BELLEVILLE - Gov. Joe Manchin visited the storm-damaged area of Belleville in southern Wood County Friday afternoon on the day after a tornado moved through the area, causing extensive damage and one fatality.
The storm caused the cancellation of the 25-year-old Belleville Homecoming Festival, which had been scheduled for this weekend at the Belleville Community Center near the path of the tornado.
On Friday evening, the National Weather Service in Charleston had completed its assessments and confirmed a tornado struck Belleville in Wood County and Palestine in Wirt County.
"The power of this storm was just unbelievable," Manchin said during a visit Friday afternoon to the command post set up by Wood County officials at the community center at the intersection of West Virginia 68 and Robin Hood Road.
Manchin flew to the site early Friday afternoon with Jimmy Gianato, director of the West Virginia Division of Homeland Security and Emergency Management. The governor met and talked briefly with residents from the Belleville area and emergency and cleanup crews working in the area affected by the storm.
Manchin said he and Gianato flew over the damaged areas on both sides of the Ohio River while coming to Belleville and planned to check the areas again while leaving.
Photo by Wayne Towner
Gov. Joe Manchin visits Belleville Friday afternoon in the aftermath of a Thursday evening tornado that struck in Ohio and West Virginia, moving across country and damaging areas from Belleville to Palestine to Burning Springs. Additional photos available at cu.newsandsentinel.com
"We're very sorry, our hearts go out and our prayers go out to the person who lost his life and his family," he said.
Manchin said state officials, including Gianato, are expected to bring in representatives from the Federal Emergency Management Agency today to continue damage assessments as part of the process to determine if a disaster declaration is needed and whether it will be state or federal or both.
"We're here to support the first responders," Manchin said Friday. "What we do as a state is we come in and make sure they have all of the assets they need and all of the support they need to make sure they can help the citizens and the people and the survivors to transition as normally as possible. Then we see what kind of assistance we can give and how we can attain that for them," he said.
"We're going to do all we can to help people get their lives back to normal," Manchin said.
Gianato said state officials will provide whatever support Wood County needs. His agency had people on the ground Friday conducting assessments and gathering information for state officials.

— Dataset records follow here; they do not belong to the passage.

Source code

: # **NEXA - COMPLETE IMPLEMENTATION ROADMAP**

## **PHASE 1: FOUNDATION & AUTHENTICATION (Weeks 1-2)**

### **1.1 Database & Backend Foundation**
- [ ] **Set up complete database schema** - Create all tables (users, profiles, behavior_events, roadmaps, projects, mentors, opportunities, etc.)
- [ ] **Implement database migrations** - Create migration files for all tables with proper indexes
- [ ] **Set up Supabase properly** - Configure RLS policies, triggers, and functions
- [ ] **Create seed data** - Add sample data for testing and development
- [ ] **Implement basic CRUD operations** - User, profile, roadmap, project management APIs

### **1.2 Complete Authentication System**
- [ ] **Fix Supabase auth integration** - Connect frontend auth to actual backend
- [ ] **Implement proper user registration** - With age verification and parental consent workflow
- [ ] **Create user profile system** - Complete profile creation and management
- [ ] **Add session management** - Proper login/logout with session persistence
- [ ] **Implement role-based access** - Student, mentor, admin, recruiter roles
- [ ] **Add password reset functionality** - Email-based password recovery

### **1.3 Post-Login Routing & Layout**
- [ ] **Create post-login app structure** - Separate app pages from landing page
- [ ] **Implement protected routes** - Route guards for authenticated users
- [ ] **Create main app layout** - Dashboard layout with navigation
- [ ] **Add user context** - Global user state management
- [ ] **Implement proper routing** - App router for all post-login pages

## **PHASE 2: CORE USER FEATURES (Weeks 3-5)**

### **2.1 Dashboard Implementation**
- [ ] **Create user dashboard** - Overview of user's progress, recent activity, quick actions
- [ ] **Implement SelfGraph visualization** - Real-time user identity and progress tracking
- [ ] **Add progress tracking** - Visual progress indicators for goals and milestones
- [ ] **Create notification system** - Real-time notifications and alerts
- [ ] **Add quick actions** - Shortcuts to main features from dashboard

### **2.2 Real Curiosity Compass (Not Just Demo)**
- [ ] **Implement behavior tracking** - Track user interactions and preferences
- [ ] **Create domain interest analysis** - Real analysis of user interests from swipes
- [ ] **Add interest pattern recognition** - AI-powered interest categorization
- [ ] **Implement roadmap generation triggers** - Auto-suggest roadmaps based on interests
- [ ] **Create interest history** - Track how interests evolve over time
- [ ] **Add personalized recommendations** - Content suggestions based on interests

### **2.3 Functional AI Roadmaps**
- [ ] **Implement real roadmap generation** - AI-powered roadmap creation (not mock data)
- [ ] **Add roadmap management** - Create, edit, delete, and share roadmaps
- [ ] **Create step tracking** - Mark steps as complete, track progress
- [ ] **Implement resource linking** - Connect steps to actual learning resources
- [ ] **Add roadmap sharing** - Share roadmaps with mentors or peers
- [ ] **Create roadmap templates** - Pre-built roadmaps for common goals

Belleville residents had been expecting a more festive weekend, with the 25th annual Belleville Homecoming Festival scheduled to begin Friday evening and run through Sunday. That event has now been put on hold due to the damage and devastation in the Belleville area.
The site of the festival at the Belleville Community Center escaped serious damage itself, but about six trailers and campers set up on the property in anticipation of the festival were damaged or destroyed by the high winds, in some cases being carried dozens or hundreds of feet.
Debra Buckley, president of the Homecoming Festival Board, said Friday afternoon that organizers had decided to cancel the festival for the weekend.
"There's been a lot of devastation here," she said.
Although the festival organizers will not be able to hold anything this weekend, Buckley anticipates something being done in the next few weeks as a community gathering, as soon as circumstances permit.
"I'm sure we'll probably try to do something later if we don't do anything this weekend," Buckley said Friday afternoon. "We will definitely do something, we will persevere, we will persevere."
John Tennant, of New England Ridge, was inside the community center when the tornado passed through the area. The tornado apparently passed within 100 or 200 yards of the building without damaging it, but a few trailers less than 25 yards from the school were flipped and carried dozens or hundreds of feet by the pressure of the storm.
Tennant is vice president of the Belleville Homecoming Festival Committee and was with six other volunteers working at the center and on the grounds Thursday evening in preparation for Friday afternoon's opening of the three-day festival.
About six trailers and campers had set up on the grounds, with over 20 more planning to come in Friday. All of the trailers on the site were affected or damaged by the wind, ranging from being pushed along the ground to being flipped over to complete destruction. At least two of the trailers were picked up by the wind and carried over Robin Hood Lane for some distance before hitting the ground again, Tennant said.
Tennant said the first indication of problems occurred at dusk as the volunteers working on the grounds saw a lot of lightning in the darkening sky and decided to move inside the center and into the kitchen at the center of the former school building.
"We went inside the safe area in there and the wind really picked up then. It was even going through the cracks of the door and moving the curtains. The sky was pink out here, the whole area was pink. You could hear the roar like a train coming through, it was that loud. It was just like they always say, it was that way," Tennant said.
Tennant said one man was in a pickup truck in the flea market area of the grounds and rode out the tornado inside his truck, escaping without injury.
"I consider us lucky that more people weren't down here," Tennant said.
Christina Smith, of Lee Creek Road, said she remembered hearing the storm approaching.
"It sounded like a train. The wind started and the rain started. We weren't in the middle of it, we weren't directly hit, we were on the outskirts. There was a lot of damage and then the aftermath, having to cut up the trees. It took us about three hours to go an eighth of a mile using chainsaws," she said.